#### Supplied entries ####

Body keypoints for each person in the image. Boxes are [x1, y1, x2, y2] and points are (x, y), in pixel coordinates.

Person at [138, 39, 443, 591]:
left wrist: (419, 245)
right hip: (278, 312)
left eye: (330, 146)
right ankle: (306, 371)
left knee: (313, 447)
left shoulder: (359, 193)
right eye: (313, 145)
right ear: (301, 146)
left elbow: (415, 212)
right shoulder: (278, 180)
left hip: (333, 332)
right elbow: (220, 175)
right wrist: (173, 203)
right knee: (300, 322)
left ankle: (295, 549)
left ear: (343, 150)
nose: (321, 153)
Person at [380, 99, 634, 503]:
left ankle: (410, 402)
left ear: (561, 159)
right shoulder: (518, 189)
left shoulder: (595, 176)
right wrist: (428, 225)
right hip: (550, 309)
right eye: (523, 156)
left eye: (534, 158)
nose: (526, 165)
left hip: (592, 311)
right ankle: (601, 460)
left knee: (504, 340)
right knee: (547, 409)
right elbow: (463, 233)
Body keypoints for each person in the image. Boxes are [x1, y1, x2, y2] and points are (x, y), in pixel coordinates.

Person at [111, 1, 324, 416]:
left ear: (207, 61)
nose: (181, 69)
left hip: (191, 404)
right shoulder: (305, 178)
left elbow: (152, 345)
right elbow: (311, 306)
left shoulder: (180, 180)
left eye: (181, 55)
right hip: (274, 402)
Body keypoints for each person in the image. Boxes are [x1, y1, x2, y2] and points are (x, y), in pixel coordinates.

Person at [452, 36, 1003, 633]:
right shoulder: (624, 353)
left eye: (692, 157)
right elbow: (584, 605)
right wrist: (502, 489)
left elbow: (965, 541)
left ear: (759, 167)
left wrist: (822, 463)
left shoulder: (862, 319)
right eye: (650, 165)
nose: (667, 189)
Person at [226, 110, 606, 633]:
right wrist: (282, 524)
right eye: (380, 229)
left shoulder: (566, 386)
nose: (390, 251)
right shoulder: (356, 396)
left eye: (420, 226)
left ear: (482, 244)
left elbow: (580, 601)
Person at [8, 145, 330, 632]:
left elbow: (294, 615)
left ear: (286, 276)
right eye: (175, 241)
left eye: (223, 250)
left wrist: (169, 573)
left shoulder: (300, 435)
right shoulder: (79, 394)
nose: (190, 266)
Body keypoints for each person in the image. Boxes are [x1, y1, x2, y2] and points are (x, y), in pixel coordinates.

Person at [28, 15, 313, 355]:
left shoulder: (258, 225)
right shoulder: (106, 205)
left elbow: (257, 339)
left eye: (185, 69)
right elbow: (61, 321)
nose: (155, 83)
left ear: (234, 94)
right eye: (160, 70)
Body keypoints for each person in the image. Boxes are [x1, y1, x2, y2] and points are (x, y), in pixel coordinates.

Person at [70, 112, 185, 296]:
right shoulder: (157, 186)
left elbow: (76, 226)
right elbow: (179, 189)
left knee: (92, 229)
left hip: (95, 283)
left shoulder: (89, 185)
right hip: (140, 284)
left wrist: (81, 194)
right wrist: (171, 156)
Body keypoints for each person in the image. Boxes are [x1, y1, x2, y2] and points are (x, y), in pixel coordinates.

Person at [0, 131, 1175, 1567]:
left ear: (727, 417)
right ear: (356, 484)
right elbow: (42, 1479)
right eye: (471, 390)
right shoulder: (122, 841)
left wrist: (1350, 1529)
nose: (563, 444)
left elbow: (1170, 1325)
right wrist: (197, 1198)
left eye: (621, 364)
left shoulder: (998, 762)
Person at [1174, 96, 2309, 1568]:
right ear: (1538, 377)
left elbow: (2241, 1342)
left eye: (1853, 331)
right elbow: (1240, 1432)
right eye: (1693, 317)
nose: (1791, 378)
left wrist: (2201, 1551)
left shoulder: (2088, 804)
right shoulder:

####

Among the entries above, how many lines include the word "ankle"? Reply with the number only.

4